■ WRITTEN REQUEST 1:
Decide whether each statement agrees with the coaching stories below, answering yes or no and quoting the words of the text that settle it: (a) The Cloquet sixth-graders played Cumberland in Siren, 100 miles from Cloquet. (b) The coach stayed on the bench for the entire first half against Cumberland. (c) Carlton used a pitching machine for its games.

I felt prepared. But some things you just can’t predict, and it made for some interesting tales and memories. Here are a couple of my favorite coaching stories.

Losing it

In those days, Cloquet participated in the Great Northwest Wisconsin basketball league. My Cloquet team of sixth-graders was playing Cumberland in Siren, 100 miles from Cloquet.

The format called for brackets with four games in one day, with all schedules determined by wins and losses. With our talent split into two teams, we rarely won more than two games, which was OK. I probably took coaching a little too seriously and always tried to win all four.

Some still talk about my courtside chair throwing, like Indiana coach Bob Knight, after my disgust with a referee in a fourth-grade game in Esko.

We should have thumped Cumberland. The kids had jested the team’s nickname should be Cucumbers and thought we’d easily win. Nothing was further from the truth. We couldn’t do anything right. We couldn’t make layups and they were draining outside shots. We were dribbling it out of bounds and passes were errant.

I knew I was losing it, so with about three minutes left in the first half, I left the bench and went to the locker room. My team was coachless. I heard the buzzer go off while I was in the restroom. We were down by 12s.

Returning to the gym floor at halftime, my players were all nervous, asking where I had been and if I was OK. A little bit of a fib, but I told them their play had made me so sick that I had to go to the restroom and throw up. Puzzled, one of my players, Nathan, asked, “If you had to throw up, how is it you still have gum in your mouth?” An acute awareness, and a favorite line.

My bizarre behavior worked. We won by 20. Coaching is rewarding.

Batter up

Both of my kids were on the same Little League team, sponsored by the Cloquet firefighters, and we were playing an evening game in Carlton. The players were young, 7 to 9-year-olds, and for most games we used a pitching machine for consistency. The machine, when adjusted properly, would “throw” about 90-percent strikes. They were not cheap, and some ball clubs preferred actual pitching. Carlton was that way.

Stored data:
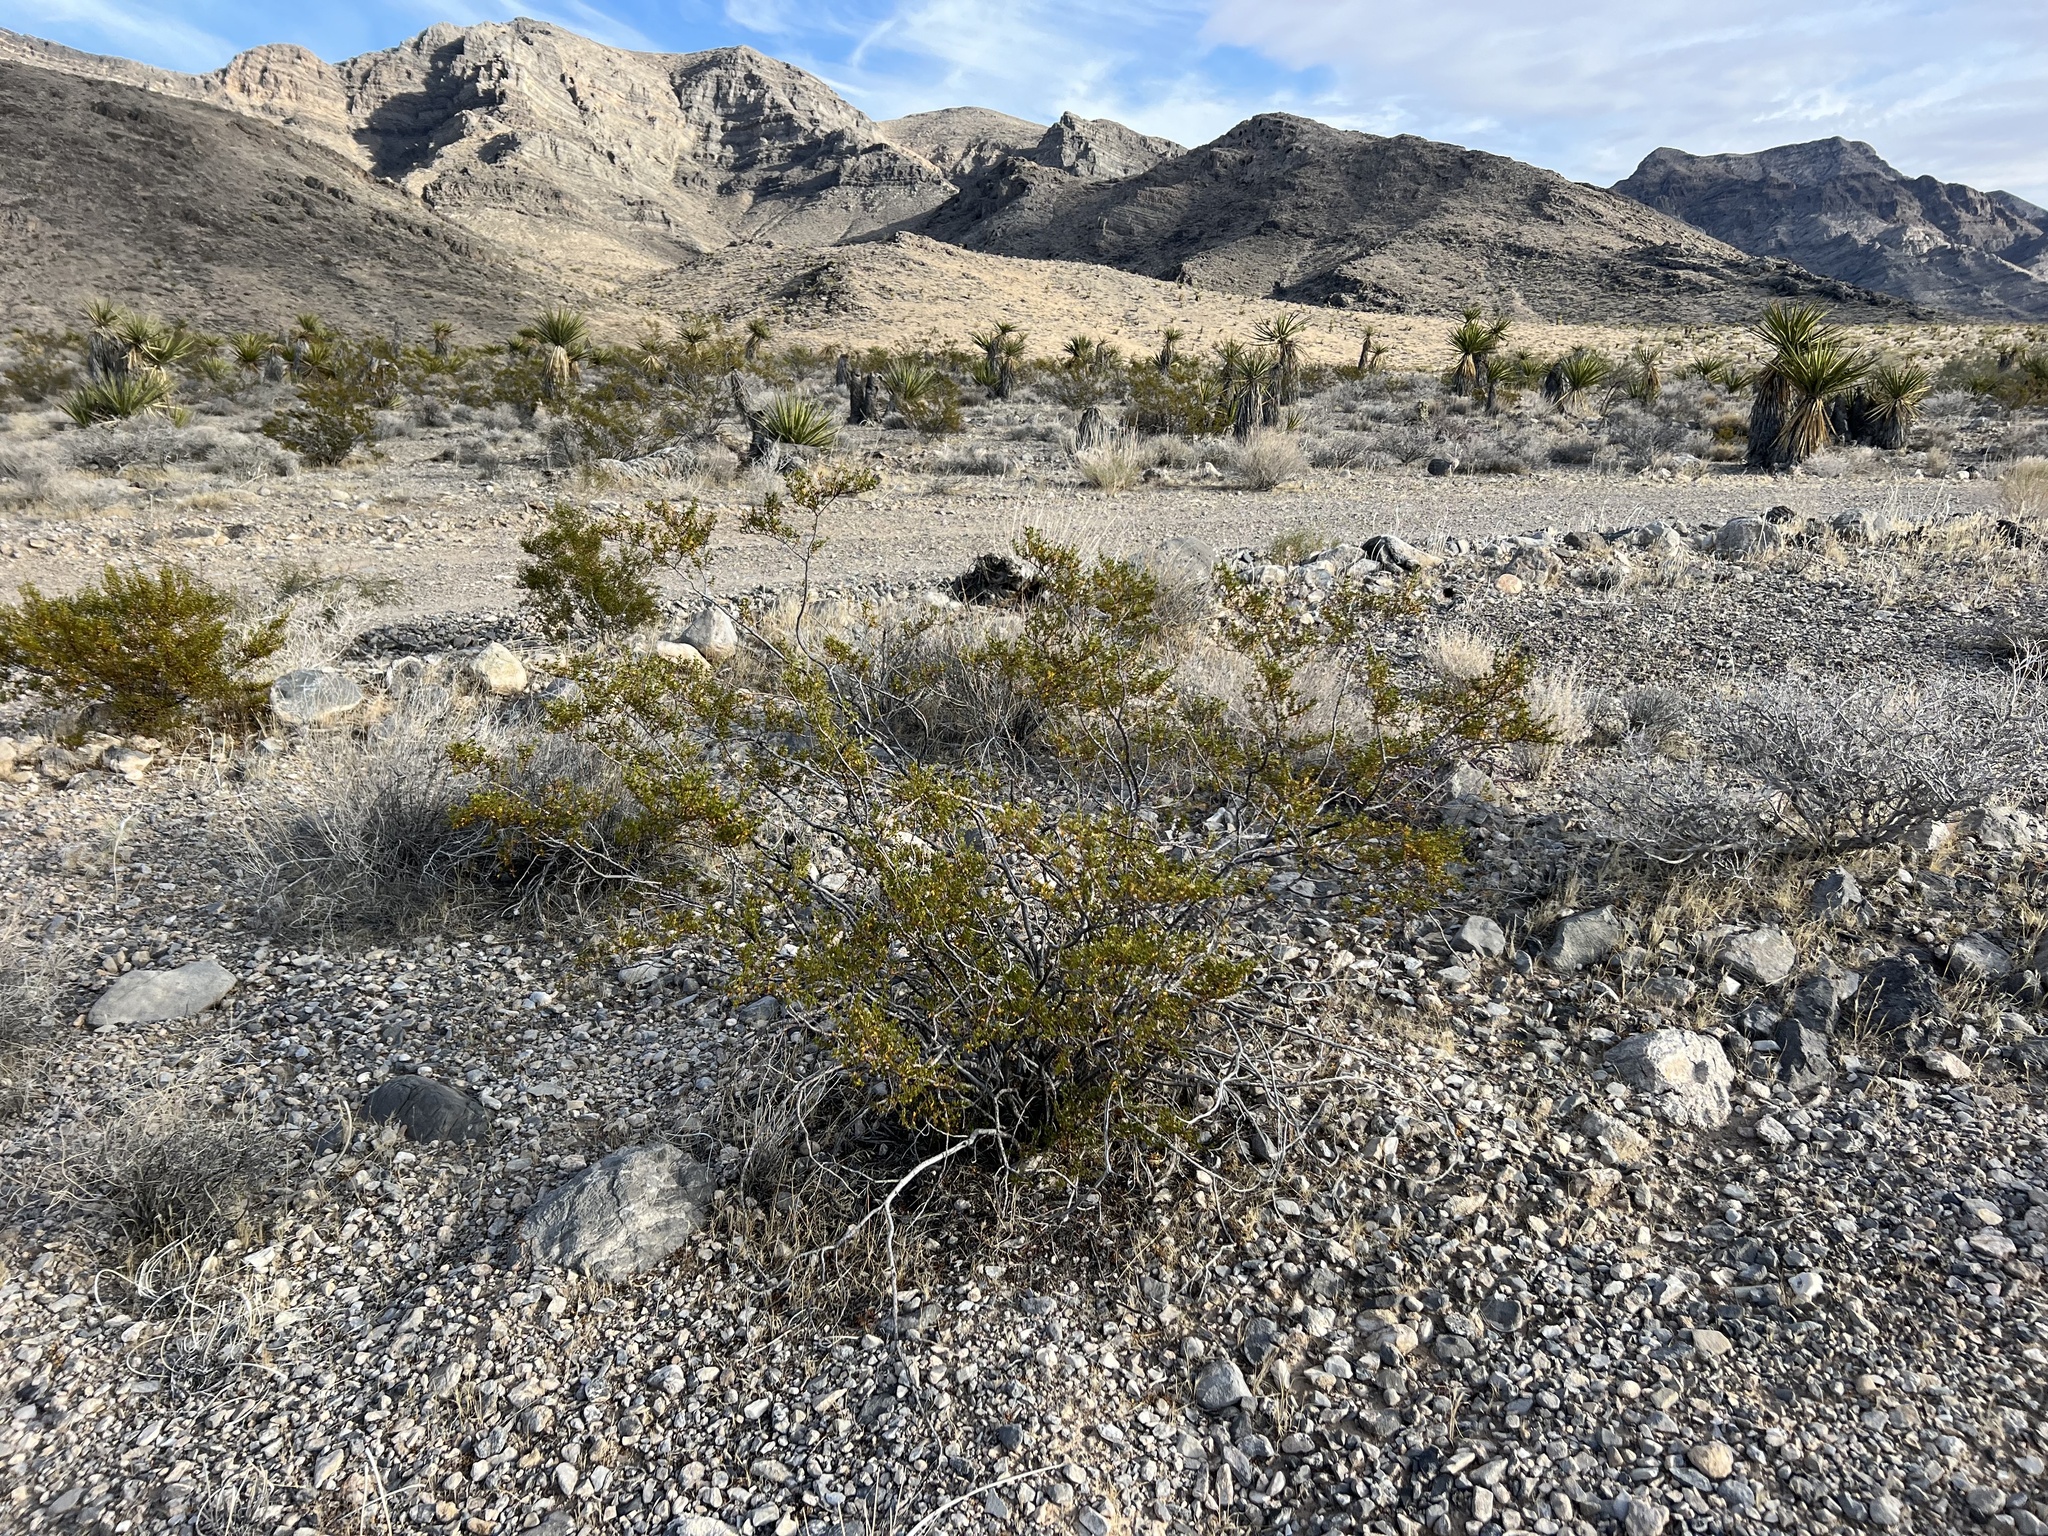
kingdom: Plantae
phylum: Tracheophyta
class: Magnoliopsida
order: Zygophyllales
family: Zygophyllaceae
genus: Larrea
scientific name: Larrea tridentata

■ WRITTEN REQUEST 2:
Reproduce the lines of the records from the one containing "phylum: Tracheophyta" through the end of the records, both ends included.

■ WRITTEN ANSWER 1:
(a) Yes: "My Cloquet team of sixth-graders was playing Cumberland in Siren, 100 miles from Cloquet."
(b) No: "with about three minutes left in the first half, I left the bench and went to the locker room."
(c) No: "some ball clubs preferred actual pitching. Carlton was that way."

■ WRITTEN ANSWER 2:
phylum: Tracheophyta
class: Magnoliopsida
order: Zygophyllales
family: Zygophyllaceae
genus: Larrea
scientific name: Larrea tridentata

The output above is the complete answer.